Информация для английской “Dog World”, как и все плоды нашего писательского альянса, вызревала мучительно и долго.

— Ну ты, это, Анна, напиши, понимаешь… Ну это, в общем, — поняла? — весело приступил к делу Валера, когда мы выпили по чашке чаю. — Ну, это!

- “Группа русских ученых…”…?

— Во! Группа! Русских! Ученых! То, что доктор прописал!

— А дальше что?

— Ну есть у нас… Это, в общем… Ну есть, напиши…

— А что у нас есть?

— Водки у нас нет, вот что, — сказал вдруг Андрей. Я взглянула на него. Он тоже смотрел на меня, и как-то по-новому.

— Ну, Сиверков, я от тебя не ожидал! Водки захотел! Эка… — по Валериному скуластому лицу промелькнула тень, узковатые рыжие глаза потемнели и еще сузились. — А на что пить будем?

— Я куплю.

Дверь хлопнула. Валера еще прочнее утвердился в кресле, закурил, взял в руки пепельницу. Не отводя от нее глаз, снова поставил на стол и стал молча постукивать моей любимой бабушкиной “попельничкой” по столешнице. Так прошло несколько минут. Я решила, что ни за что не заговорю первой — пристально смотрела на белый лист со словами “Группа русских ученых” и злилась — вспоминала, как мне было обидно накануне, когда садист(так я стала называть его про себя со вчерашнего дня) нарочно завлек Андрея бультерьером. Молчание казалось странным и становилось все более напряженным.

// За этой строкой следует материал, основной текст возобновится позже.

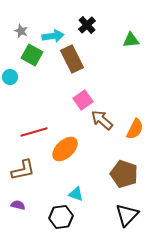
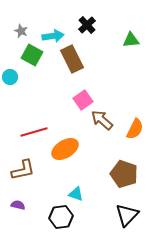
orange ellipse: rotated 12 degrees clockwise
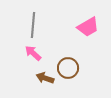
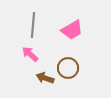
pink trapezoid: moved 16 px left, 3 px down
pink arrow: moved 3 px left, 1 px down
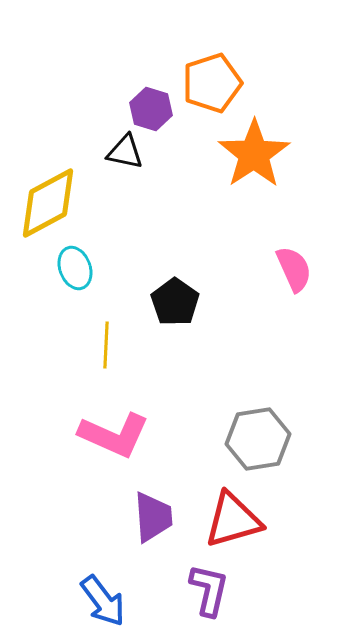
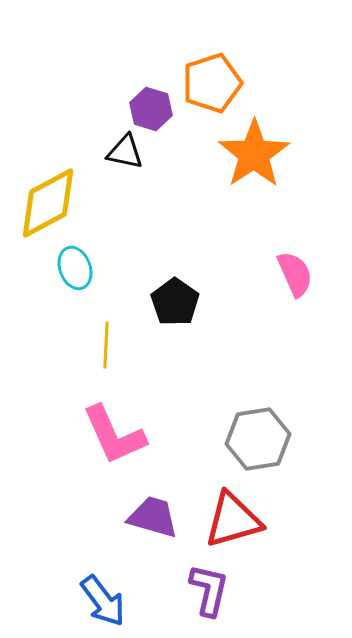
pink semicircle: moved 1 px right, 5 px down
pink L-shape: rotated 42 degrees clockwise
purple trapezoid: rotated 70 degrees counterclockwise
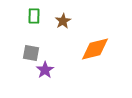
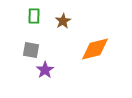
gray square: moved 3 px up
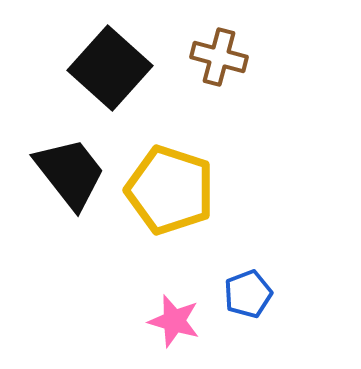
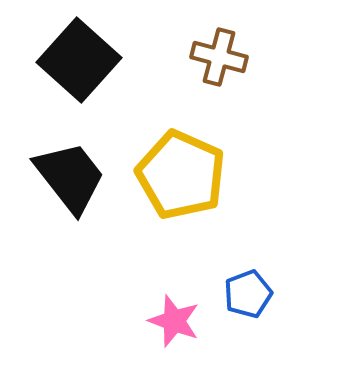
black square: moved 31 px left, 8 px up
black trapezoid: moved 4 px down
yellow pentagon: moved 11 px right, 15 px up; rotated 6 degrees clockwise
pink star: rotated 4 degrees clockwise
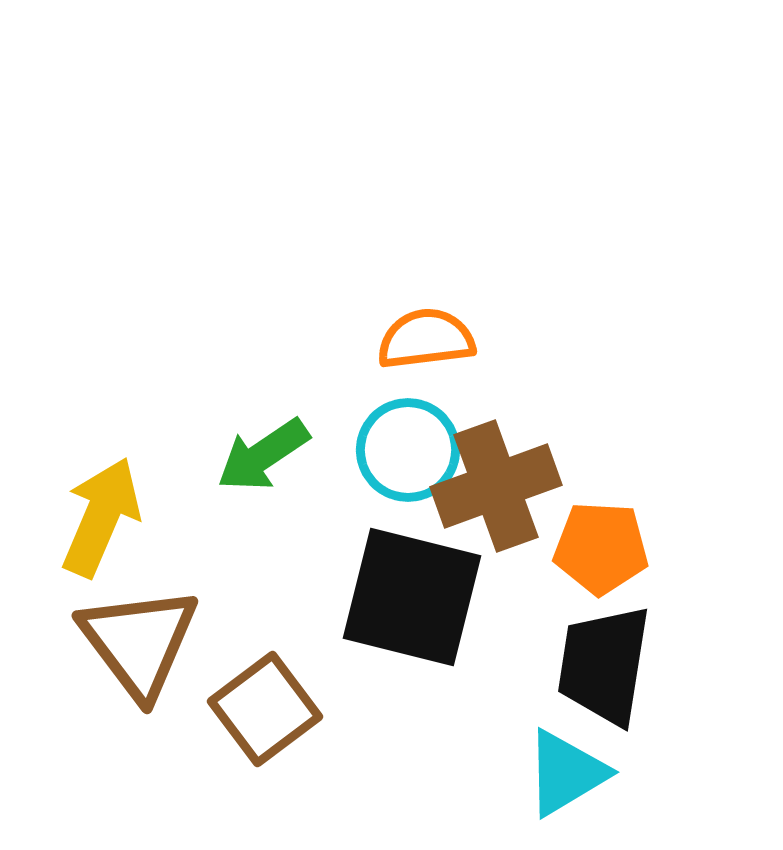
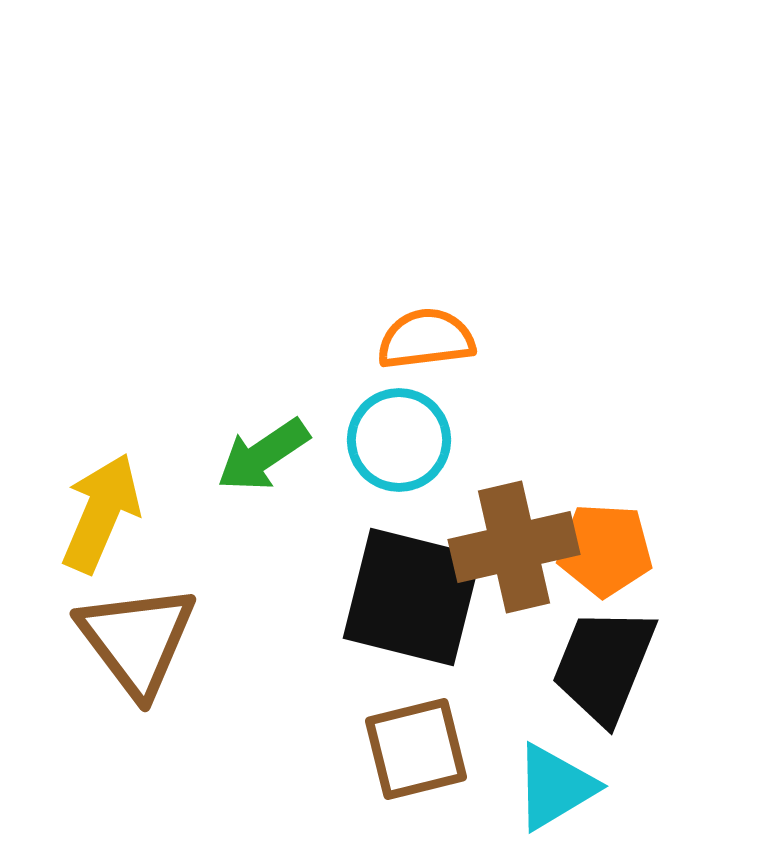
cyan circle: moved 9 px left, 10 px up
brown cross: moved 18 px right, 61 px down; rotated 7 degrees clockwise
yellow arrow: moved 4 px up
orange pentagon: moved 4 px right, 2 px down
brown triangle: moved 2 px left, 2 px up
black trapezoid: rotated 13 degrees clockwise
brown square: moved 151 px right, 40 px down; rotated 23 degrees clockwise
cyan triangle: moved 11 px left, 14 px down
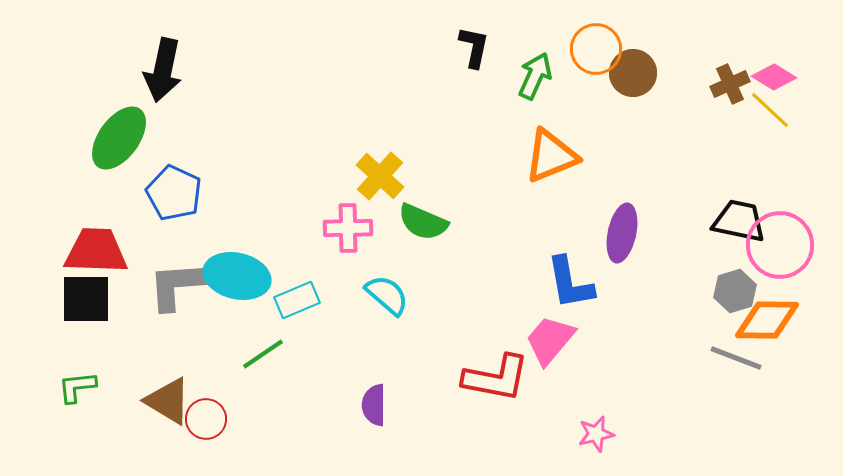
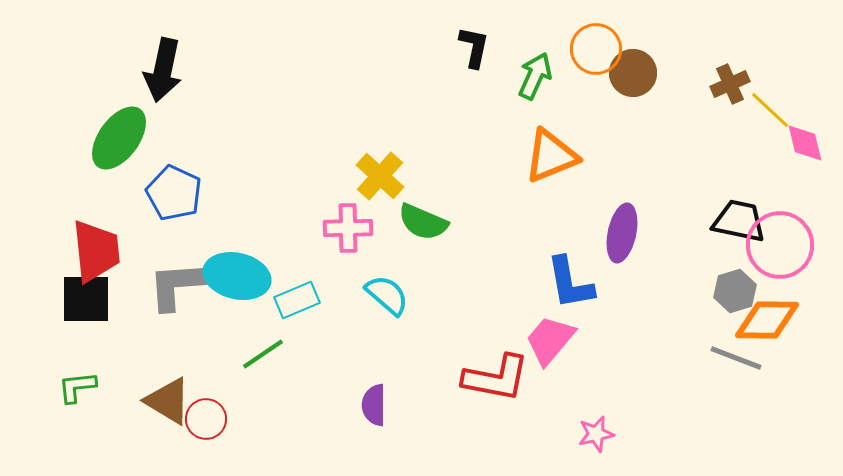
pink diamond: moved 31 px right, 66 px down; rotated 45 degrees clockwise
red trapezoid: rotated 82 degrees clockwise
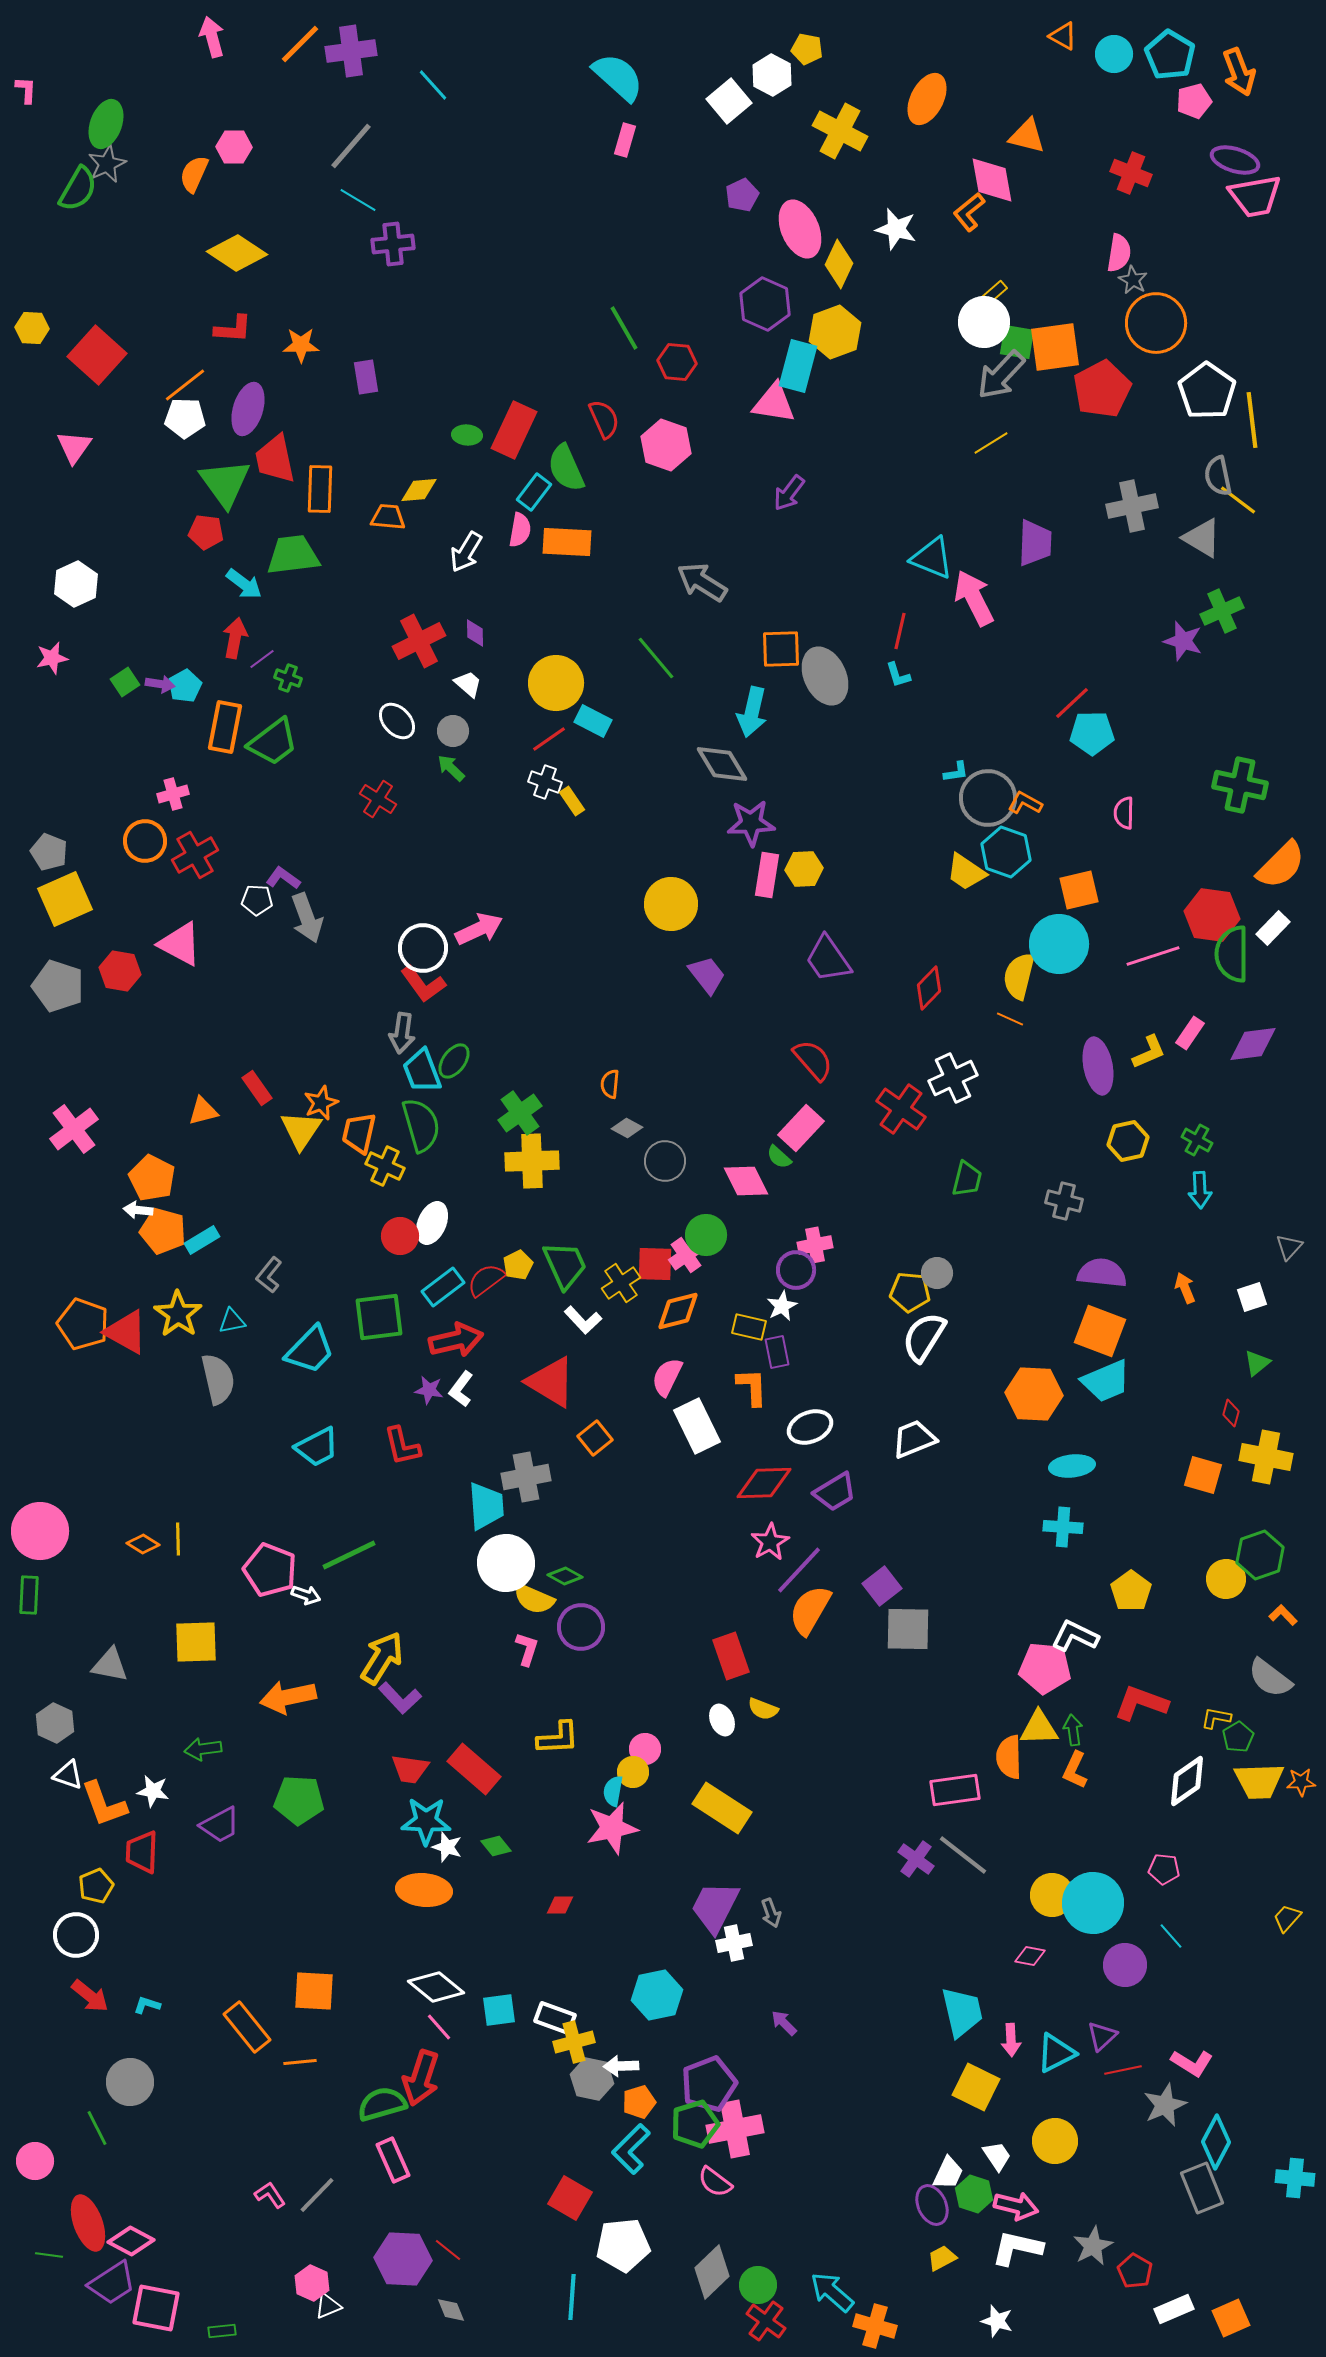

— Ты, Анна, это… Водки ему много не давай, — проворчал, наконец, Валера, по-прежнему глядя на пепельницу. — Мне он сегодня на дрессировке понадобится.

— Неужели? — еле выдохнула я, даже не пытаясь сдержать негодование. — Ты, оказывается, и по ночам кого-то дрессируешь? Кого, интересно? Жену?

— Жена у меня сама кого хочешь отдрессирует.

— Тогда зачем тебе так поздно Андрей понадобился? — не сдержалась я, выдавая себя полностью, но уже об этом не заботясь.

— А-а, думаешь, он тебе здесь больше пригодится? — не упустил своего гений гуманной дрессировки. — Понятно, понятно… Ну, смотри, дело твое, хозяин — барин. Только я его все равно заберу. Так что и не мечтай. — Валера расслабился, поднял голову, даже усмехнулся — кажется, снова почувствовал свою силу, вернувшись к привычной работе — управлять поведением, на этот раз моим.